Nevertheless, the tottering Assad regime in Syria should counsel against making firm assumptions about the Kim regime’s durability. Having China as your ally and neighbour does help. But the contrast with China’s authoritarian political system is also telling. The strength of family dictatorships, you might think, is trust and the ability to concentrate power. But their weakness lies in their rigidity, and their need to keep rewarding other groups to maintain their grip — in Syria’s case the security services and the monopolist businessmen with whom the Assads have surrounded themselves, in North Korea’s case, the army — in ways that reinforce that rigidity.

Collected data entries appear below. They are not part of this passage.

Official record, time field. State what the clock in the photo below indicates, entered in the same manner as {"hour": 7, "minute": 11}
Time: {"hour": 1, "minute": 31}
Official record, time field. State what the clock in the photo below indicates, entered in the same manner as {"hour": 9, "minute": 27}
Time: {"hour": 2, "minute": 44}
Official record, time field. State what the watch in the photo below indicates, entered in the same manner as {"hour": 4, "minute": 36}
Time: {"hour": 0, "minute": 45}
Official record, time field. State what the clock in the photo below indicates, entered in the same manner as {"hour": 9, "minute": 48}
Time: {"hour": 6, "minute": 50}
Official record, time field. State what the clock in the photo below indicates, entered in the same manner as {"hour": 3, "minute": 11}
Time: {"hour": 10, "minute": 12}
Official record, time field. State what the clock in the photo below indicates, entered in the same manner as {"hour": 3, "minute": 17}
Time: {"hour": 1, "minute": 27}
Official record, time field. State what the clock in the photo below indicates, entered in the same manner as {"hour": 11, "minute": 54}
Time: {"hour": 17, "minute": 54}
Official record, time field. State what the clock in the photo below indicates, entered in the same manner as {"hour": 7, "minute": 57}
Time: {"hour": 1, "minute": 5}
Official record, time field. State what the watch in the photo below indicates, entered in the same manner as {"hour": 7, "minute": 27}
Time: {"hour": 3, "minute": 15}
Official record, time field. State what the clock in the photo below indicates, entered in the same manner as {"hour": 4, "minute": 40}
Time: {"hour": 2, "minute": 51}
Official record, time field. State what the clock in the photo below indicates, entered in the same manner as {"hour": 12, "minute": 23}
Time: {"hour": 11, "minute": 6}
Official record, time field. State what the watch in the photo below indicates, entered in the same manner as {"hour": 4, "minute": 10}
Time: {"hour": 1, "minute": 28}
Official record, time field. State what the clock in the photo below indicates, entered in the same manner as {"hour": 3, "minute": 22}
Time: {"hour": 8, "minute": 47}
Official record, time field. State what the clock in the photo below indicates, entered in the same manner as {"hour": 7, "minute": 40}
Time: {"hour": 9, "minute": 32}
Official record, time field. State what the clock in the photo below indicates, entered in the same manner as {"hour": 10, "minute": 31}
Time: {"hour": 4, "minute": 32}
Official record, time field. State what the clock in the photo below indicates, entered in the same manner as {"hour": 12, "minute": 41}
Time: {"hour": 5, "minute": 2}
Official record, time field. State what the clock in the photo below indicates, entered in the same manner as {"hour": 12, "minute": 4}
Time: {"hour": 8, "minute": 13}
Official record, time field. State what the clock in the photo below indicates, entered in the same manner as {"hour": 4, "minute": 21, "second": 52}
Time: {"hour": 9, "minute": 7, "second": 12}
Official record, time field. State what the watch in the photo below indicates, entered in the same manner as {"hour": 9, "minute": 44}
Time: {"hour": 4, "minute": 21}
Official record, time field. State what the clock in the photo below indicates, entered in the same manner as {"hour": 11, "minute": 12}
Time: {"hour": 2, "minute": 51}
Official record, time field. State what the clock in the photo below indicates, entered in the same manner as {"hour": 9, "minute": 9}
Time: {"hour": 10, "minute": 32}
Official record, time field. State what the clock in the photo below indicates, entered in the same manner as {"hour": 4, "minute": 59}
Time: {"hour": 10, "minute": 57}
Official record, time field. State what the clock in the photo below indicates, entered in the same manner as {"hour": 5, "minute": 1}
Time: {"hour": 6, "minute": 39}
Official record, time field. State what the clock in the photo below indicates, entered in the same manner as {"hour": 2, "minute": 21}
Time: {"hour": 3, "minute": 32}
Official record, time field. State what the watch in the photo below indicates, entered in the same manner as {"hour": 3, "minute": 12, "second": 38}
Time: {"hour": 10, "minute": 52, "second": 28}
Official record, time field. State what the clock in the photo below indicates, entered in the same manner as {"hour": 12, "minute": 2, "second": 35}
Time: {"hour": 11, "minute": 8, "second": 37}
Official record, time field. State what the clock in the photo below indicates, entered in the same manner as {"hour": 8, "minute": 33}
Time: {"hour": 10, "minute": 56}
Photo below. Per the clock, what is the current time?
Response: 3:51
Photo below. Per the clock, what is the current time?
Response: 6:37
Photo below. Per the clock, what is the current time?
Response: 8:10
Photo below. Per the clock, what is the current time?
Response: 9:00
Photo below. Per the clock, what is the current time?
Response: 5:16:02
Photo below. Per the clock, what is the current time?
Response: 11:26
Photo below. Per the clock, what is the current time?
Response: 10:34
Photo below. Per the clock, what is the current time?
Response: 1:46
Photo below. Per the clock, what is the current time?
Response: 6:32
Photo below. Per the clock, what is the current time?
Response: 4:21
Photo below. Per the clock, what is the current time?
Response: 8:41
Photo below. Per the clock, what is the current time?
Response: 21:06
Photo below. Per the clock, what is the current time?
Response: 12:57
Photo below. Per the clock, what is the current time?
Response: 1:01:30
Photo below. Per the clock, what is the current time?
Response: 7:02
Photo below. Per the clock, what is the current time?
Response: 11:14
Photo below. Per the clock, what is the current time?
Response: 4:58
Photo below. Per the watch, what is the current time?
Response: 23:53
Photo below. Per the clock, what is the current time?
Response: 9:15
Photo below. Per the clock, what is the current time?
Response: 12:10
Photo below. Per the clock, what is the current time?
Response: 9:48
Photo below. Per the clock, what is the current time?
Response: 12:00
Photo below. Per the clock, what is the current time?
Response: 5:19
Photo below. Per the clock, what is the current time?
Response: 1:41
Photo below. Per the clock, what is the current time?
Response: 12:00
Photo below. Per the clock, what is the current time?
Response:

China’s Communist Party last week celebrated its 90th birthday, prompting plenty of reflection on how long it, too, can survive in power. The key to its resilience, however, is that it is a system, not a family. There is plenty of corruption and cronyism, naturally. But during the 1980s and, especially, the 1990s, the party shed most of its dynastic ties to Mao’s Long Marchers and turned itself into a bureaucracy, with entrance exams and term limits that enforce rotation and keep something of a lid on corruption.

Most of all, the Communist Party has been flexible, allowing society and the economy to evolve around it. One day, the revolts against the party might become too much, especially if the economy turns sour. Some of the new team of leaders that will take over in 2013, including Xi Jinping, the next president, are the sons of Long Marchers. But as long as the party remains flexible, permitting China to evolve, the day of reckoning may well be staved off.

That is what neither Syria nor North Korea has allowed, albeit in their very different ways and circumstances. Every effort the Chinese have made to encourage the Kim regime to follow their example with economic reform has been rebuffed or quickly abandoned. Rigidity, strict control, cannot be relaxed. It has served the Kims well for more than 50 years. But, albeit in a less hermetically sealed country, rigidity and strict control served the Assads well for decades too. Not for much longer.